Pour la communauté chinoise en France, estimée à 600.000 personnes, ces opérations engendrent un climat de peur et de suspicion. Les dissidents, militants pro-démocratie et membres de minorités comme les Ouïghours ou les pratiquants du Falun Gong, sont particulièrement ciblés. Dilnur Reyhan, présidente de l’Institut ouïghour d’Europe, a dénoncé en 2023 une « campagne systématique de répression transnationale ». Les manifestations pacifiques, comme celles organisées par le Falun Gong à Paris, sont régulièrement perturbées par des individus liés à l’ambassade chinoise.
Ces tactiques de répression transnationale violent les droits fondamentaux des individus ciblés, notamment la liberté d’expression et le droit à la vie privée. Les Ouïghours, les militants pro-démocratie, etc. vivent dans la crainte constante d’être surveillés ou harcelés, ce qui limite leur capacité à dénoncer les abus commis par Pékin. Ces pratiques soulèvent des questions éthiques sur la responsabilité des États hôtes à protéger leurs résidents contre de telles ingérences.
Les efforts de la DGSI
La DGSI, créée en 2014, est en première ligne pour contrer ces ingérences. Avec un budget de 450 millions d’euros et environ 5000 agents (en comparaison, le ministère de la Sécurité de l’État chinois compte plus de 200.000 agents), elle dispose de ressources importantes, mais ses capacités sont mises à rude épreuve par la complexité des opérations chinoises.
La cellule dédiée à la Chine, composée de seulement huit agents, souffre d’un manque de spécialistes en mandarin et en dialectes régionaux. Malgré cela, la DGSI a identifié plusieurs agents liés aux « commissariats » clandestins, certains ont été expulsés, d’autres font l’objet d’enquêtes judiciaires pour « intelligence avec une puissance étrangère », un délit passible de sept ans de prison.
Le gouvernement travaille également à une réforme législative pour mieux encadrer les associations soupçonnées de servir de couverture. Un projet de loi, attendu pour l’automne 2025, vise à renforcer les sanctions contre les organisations impliquées dans des activités d’espionnage ou d’ingérence, s’inspirant de législations similaires en Australie et au Canada.
Sur le plan diplomatique, la France dit adopter une posture ferme. En avril 2023, Emmanuel Macron avait déclaré que « la France ne tolérera jamais ce type de comportement ». En juillet 2025, l’ambassadeur de Chine à Paris est convoqué pour exiger la cessation de ces activités. Pékin nie de son côté l’existence des « commissariats », les qualifiant de « bureaux administratifs ».

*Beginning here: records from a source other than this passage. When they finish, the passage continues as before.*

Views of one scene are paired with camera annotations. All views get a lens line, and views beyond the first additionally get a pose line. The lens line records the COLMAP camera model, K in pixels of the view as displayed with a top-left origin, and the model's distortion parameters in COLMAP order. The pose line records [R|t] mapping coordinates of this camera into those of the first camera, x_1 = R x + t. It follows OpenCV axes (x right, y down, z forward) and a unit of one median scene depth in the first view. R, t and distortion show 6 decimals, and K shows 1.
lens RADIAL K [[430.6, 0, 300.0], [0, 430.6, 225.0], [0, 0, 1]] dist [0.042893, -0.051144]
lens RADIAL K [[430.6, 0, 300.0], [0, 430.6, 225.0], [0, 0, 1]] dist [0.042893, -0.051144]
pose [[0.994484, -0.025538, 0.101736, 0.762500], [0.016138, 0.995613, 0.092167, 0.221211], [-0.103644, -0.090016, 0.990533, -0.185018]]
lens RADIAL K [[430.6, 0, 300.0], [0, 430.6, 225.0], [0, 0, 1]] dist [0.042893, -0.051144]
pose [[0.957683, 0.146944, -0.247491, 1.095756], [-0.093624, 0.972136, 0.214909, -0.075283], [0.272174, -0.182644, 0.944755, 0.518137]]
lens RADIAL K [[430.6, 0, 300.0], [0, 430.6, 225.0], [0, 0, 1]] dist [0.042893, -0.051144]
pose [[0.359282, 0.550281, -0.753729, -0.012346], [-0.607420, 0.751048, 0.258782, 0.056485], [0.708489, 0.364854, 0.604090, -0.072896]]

L’arbre qui cache la forêt
Ces structures d’ingérences chinoises en France ne sont pas non plus les seules à exercer une influence en France. Le rapport Les opérations d’influence chinoises : un moment machiavélien de l’Institut de Recherche Stratégique de l’École Militaire (Irsem), évoque également l’influence des Instituts Confucius dans les universités françaises, subventionnés par l’État français. Au nombre de 18 en France, ces écoles chinoises « permettent à Pékin de renforcer son influence dans les villes moyennes » et ont l’avantage d’avoir des locaux au sein même des facultés.

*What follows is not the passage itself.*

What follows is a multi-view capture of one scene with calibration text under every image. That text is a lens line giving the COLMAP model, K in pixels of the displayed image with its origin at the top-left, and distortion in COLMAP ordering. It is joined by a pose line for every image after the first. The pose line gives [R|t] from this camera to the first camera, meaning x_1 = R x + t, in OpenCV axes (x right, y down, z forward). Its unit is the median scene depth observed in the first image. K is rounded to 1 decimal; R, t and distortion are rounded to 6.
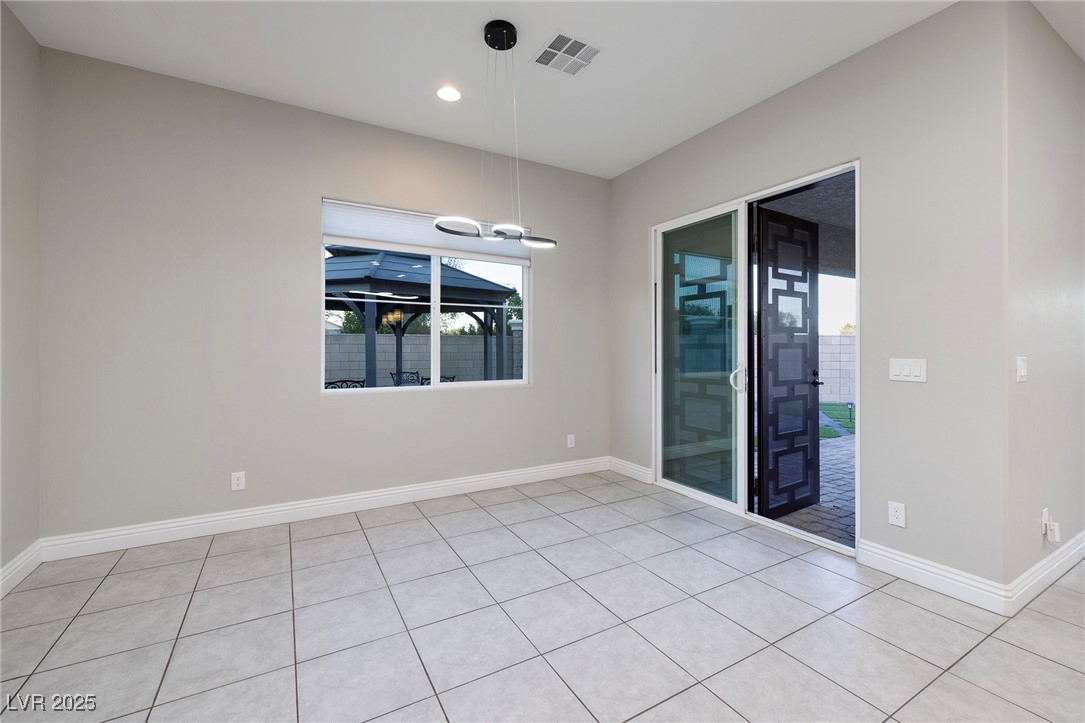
lens RADIAL K [[456.2, 0, 548.4], [0, 456.2, 347.6], [0, 0, 1]] dist [-0.002341, 0.000317]
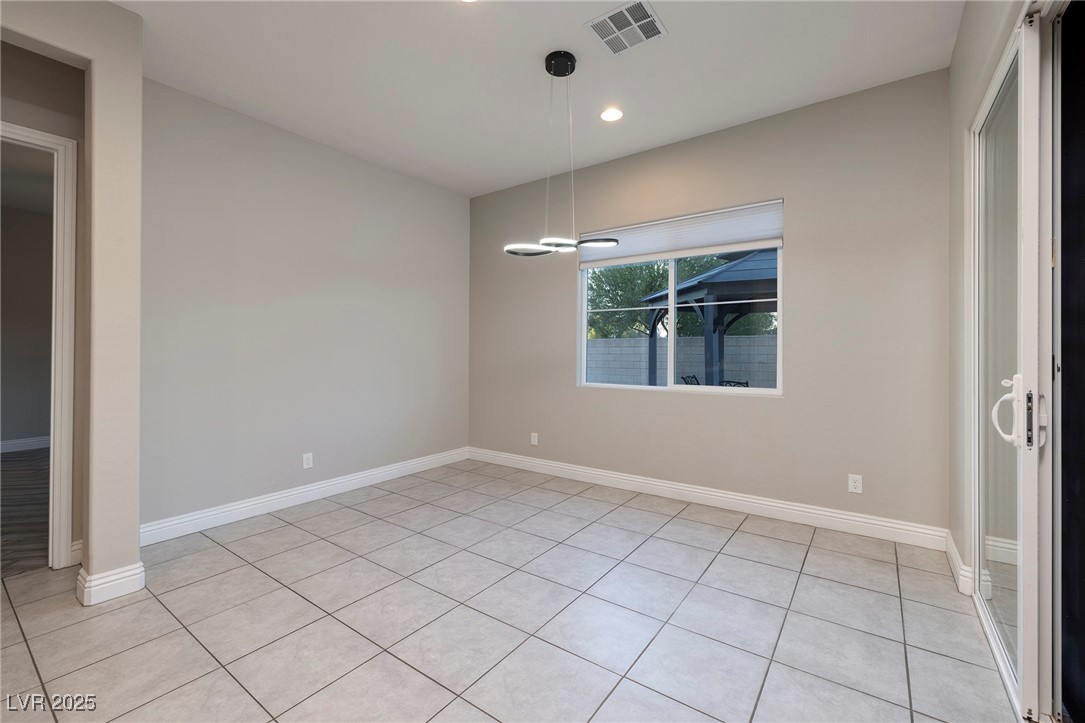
lens RADIAL K [[456.2, 0, 548.8], [0, 456.2, 346.0], [0, 0, 1]] dist [-0.002341, 0.000317]
pose [[0.411787, -0.011375, -0.911209, 0.657853], [0.002665, 0.999933, -0.011278, 0.004220], [0.911276, 0.002216, 0.411789, 0.394018]]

L’objectif de ces opérations d’influence est, d’une part, d’empêcher tout discours négatif sur le PCC, notamment concernant ce que le régime appelle les « cinq poisons » (les Ouïghours, les Tibétains, le Falun Gong, les « militants pro-démocratie » et les « indépendantistes taïwanais ») et d’autre part, de produire un narratif positif sur la « prospérité, la puissance et l’émergence pacifique » de la Chine, loin de la réalité et des ambitions du PCC sur l’échiquier mondial.
Les opinions exprimées dans cet article sont celles de l’auteur et ne reflètent pas nécessairement celles d’Epoch Times.